И он чужой здесь, в мире меж живыми,
Как странный дух, низверженный другими.
«Чужой… в мире меж живыми…» Это была одна из его навязчивых идей, так он думал о самом себе. Он был блуждающий дух, существо, рожденное для иной жизни и обреченное судьбой на преступление. Чем больше величия в характере, тем опаснее разочарование. Когда обреченный на преступление вступает в жизнь с добрыми намерениями, к его ярости, которая впоследствии овладевает им, примешиваются не только мучительные угрызения, но и зависть. Зависть к тем счастливцам, которые могли употребить с пользой свои силы, не вступая в борьбу с людьми, зависть больше всего к тому, чем он мог бы быть и чем он был одно мгновение.
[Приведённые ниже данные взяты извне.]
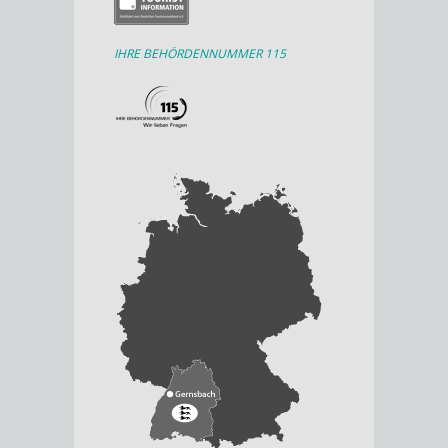
IHRE BEHÖRDENNUMMER 115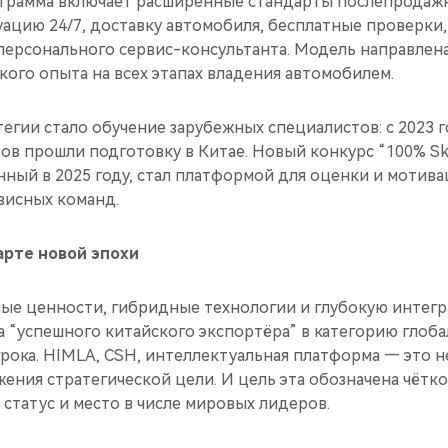
ограмма включает расширенные стандарты послепродаж
уацию 24/7, доставку автомобиля, бесплатные проверки
персонального сервис-консультанта. Модель направлена
ого опыта на всех этапах владения автомобилем.
егии стало обучение зарубежных специалистов: с 2023 г
ов прошли подготовку в Китае. Новый конкурс “100% Ski
щенный в 2025 году, стал платформой для оценки и мотив
висных команд.
арте новой эпохи
ные ценности, гибридные технологии и глубокую интег
а “успешного китайского экспортёра” в категорию глоб
рока. HIMLA, CSH, интеллектуальная платформа — это н
ния стратегической цели. И цель эта обозначена чётко
статус и место в числе мировых лидеров.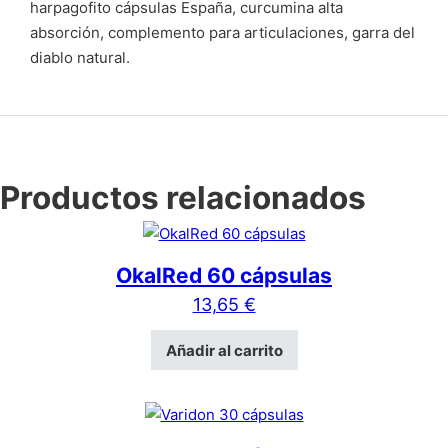
harpagofito cápsulas España, curcumina alta
absorción, complemento para articulaciones, garra del
diablo natural.
Productos relacionados
OkalRed 60 cápsulas
13,65
€
Añadir al carrito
Как демон Люцифер завидует Люциферу архангелу, так Байрон завидовал Байрону. Немногие в детстве предавались столь возвышенным мечтам, каким предавался молодой бог на холме Иды. Обреченный грешник с Беннет-стрит не мог ни забыть, ни утешиться. Простит ли он когда-нибудь «Байрону ех futurum» [38] Унамуно (прим. авт.).
то, что он был пламенным и нежным?
Пришло лето. Байрон увез Августу в Гастингс на море, и они провели там вдвоем июль и август. Затем он вернулся один в Ньюстед. В Париже солдаты пели «Он вернется…» и призывали серый походный сюртук. Августа с братом писали друг другу письма, заполняя их, как дети, бесчисленными крестиками, обозначавшими поцелуи.
Ньюстед. В продолжение нескольких месяцев поверенные покупателя препирались с Хэнсоном; но Хэнсон был тверд, и контракт его был составлен по всем правилам. Молодому Клаутону пришлось уступить, и к Байрону вернулось его аббатство плюс двадцать пять тысяч фунтов неустойки, которые позволили ему погасить кое-какие долги. В течение двух недель Байрон жил в Ньюстеде один. Он, правда, приглашал Тома Мура: «Место достойно обозрения, как развалины, и уверяю вас, здесь весело живали даже в мое время; теперь это прошло. Но все же привидения, готика, запустение, озеро — придают много жизни». Но готика и запустение не соблазнили Тома Мура, и Байрон в первое время своего пребывания удостоился посещения только одного гостя — призрака черного монаха, который прошел мимо него по коридору и, не останавливаясь, посмотрел на него сверкающим взглядом.